You should know that God did answer Tyndale’s final prayer. Less than a year after his death, Henry VIII was presented with an English Bible, largely based on Tyndale’s work, and he said, “If there be no heresies in it, then let it be spread abroad among all the people!” By the end of 1538, he issued a decree that an English Bible be placed in every church in England.
You should also know that it wasn’t only Tyndale’s mission that succeeded. The work he produced also prevailed. Today, we think of the King James Version of the Bible as the most influential piece of literature to have ever existed in the English language, and rightfully so, but did you know that eighty, possibly ninety percent of the King James’s New Testament and parts of the Old Testament are identical to Tyndale’s Bible? For all of the credit we give to the King James Version for shaping both the culture and the English language itself, William Tyndale actually deserves most of that credit.
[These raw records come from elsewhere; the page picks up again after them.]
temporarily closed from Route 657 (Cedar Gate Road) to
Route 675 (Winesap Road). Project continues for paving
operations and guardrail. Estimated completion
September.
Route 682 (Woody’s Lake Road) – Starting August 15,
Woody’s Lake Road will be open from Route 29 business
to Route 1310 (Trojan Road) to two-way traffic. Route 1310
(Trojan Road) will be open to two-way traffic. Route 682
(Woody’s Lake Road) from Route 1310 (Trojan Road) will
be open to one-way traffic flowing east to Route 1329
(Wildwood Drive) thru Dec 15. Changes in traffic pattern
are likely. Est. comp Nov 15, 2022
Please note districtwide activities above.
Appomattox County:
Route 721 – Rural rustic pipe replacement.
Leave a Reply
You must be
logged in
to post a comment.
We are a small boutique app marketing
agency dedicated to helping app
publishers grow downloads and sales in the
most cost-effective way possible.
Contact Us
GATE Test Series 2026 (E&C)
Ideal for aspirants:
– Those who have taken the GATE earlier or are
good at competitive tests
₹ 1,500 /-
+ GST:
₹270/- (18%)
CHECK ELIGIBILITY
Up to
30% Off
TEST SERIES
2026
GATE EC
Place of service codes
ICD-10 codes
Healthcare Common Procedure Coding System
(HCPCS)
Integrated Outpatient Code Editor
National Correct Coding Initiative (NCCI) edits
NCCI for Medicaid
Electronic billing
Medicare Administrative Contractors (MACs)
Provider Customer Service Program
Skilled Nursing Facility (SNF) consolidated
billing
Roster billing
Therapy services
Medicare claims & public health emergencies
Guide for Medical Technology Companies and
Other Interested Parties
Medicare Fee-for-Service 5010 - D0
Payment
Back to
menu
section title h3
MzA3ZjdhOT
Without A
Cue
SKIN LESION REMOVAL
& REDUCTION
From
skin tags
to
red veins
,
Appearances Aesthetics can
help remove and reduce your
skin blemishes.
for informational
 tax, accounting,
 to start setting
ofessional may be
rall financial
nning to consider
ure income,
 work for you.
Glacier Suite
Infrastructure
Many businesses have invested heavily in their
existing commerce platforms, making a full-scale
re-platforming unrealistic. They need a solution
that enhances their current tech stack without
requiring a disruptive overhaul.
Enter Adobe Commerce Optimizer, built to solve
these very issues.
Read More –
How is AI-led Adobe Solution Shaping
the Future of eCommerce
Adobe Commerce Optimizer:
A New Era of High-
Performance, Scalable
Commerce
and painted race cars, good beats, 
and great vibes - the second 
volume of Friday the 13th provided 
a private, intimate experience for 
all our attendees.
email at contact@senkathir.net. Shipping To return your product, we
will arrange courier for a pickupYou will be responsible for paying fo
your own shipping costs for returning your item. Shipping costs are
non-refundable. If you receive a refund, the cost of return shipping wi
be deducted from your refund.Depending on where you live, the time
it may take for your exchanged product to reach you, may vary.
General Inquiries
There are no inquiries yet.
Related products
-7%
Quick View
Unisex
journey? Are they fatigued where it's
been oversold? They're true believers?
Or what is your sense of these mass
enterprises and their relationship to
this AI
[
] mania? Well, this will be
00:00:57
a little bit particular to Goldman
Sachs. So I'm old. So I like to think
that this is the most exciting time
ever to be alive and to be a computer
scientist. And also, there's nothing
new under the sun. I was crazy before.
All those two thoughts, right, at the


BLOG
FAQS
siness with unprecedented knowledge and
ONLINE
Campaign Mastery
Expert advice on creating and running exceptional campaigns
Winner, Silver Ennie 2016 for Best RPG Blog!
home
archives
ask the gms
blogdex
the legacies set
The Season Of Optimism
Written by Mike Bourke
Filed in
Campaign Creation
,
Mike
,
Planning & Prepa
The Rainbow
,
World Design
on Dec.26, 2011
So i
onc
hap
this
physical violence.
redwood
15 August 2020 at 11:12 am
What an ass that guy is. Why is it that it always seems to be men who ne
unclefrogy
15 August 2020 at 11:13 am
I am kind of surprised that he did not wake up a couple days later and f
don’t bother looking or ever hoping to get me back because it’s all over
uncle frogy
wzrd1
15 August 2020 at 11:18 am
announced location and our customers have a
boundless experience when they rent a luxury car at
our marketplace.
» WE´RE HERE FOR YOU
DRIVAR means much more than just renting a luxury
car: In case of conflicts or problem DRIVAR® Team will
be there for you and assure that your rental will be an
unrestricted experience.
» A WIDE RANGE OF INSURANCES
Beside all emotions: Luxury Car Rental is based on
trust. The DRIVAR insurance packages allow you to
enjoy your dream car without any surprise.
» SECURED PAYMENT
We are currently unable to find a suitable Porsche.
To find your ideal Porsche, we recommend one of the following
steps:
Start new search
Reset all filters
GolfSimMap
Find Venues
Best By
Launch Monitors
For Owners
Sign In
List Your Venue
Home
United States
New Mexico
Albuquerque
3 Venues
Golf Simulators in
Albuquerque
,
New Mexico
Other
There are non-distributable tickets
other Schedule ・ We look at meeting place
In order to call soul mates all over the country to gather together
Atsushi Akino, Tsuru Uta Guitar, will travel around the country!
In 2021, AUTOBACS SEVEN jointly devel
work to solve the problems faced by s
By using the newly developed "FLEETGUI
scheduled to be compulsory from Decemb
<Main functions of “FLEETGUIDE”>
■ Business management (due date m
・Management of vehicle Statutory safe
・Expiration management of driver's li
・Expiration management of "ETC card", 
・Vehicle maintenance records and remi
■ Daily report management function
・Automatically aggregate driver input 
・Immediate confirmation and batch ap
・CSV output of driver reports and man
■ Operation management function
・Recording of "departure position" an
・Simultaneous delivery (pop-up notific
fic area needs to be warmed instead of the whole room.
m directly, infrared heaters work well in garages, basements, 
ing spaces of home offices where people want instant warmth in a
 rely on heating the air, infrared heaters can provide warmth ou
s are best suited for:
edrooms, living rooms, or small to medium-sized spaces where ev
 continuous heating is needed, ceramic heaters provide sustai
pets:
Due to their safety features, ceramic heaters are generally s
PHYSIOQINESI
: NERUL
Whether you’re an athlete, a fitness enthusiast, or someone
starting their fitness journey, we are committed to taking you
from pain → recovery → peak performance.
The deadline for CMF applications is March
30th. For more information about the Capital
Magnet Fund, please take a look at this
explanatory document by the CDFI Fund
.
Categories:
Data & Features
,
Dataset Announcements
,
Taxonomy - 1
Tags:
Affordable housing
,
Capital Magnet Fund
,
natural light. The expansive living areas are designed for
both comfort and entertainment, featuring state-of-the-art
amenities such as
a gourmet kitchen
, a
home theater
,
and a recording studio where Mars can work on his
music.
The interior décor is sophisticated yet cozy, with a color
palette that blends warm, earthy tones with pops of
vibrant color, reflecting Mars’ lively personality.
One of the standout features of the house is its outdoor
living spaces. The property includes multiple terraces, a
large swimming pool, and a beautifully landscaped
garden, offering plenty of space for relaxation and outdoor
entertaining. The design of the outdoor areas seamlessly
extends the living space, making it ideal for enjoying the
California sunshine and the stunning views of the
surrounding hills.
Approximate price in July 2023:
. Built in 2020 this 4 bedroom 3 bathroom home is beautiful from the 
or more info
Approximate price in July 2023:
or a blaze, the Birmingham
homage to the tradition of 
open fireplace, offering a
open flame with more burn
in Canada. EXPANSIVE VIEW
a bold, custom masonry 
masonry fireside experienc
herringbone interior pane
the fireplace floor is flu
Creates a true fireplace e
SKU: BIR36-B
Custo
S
As you may know, many of the great English translations today are direct descendants of the King James Bible—the Revised Standard Version, the New American Standard, the New King James, the English Standard Version, and so on. And again, the King James Bible is an immediate descendent of the Tyndale Bible. Whether we use one of these translations or not, we still owe God our praise for calling William Tyndale into service and giving Tyndale the passion he did. We owe both our Bibles and, in large part, our language to Tyndale. He was God’s instrument in bringing the English-speaking world out of the darkness.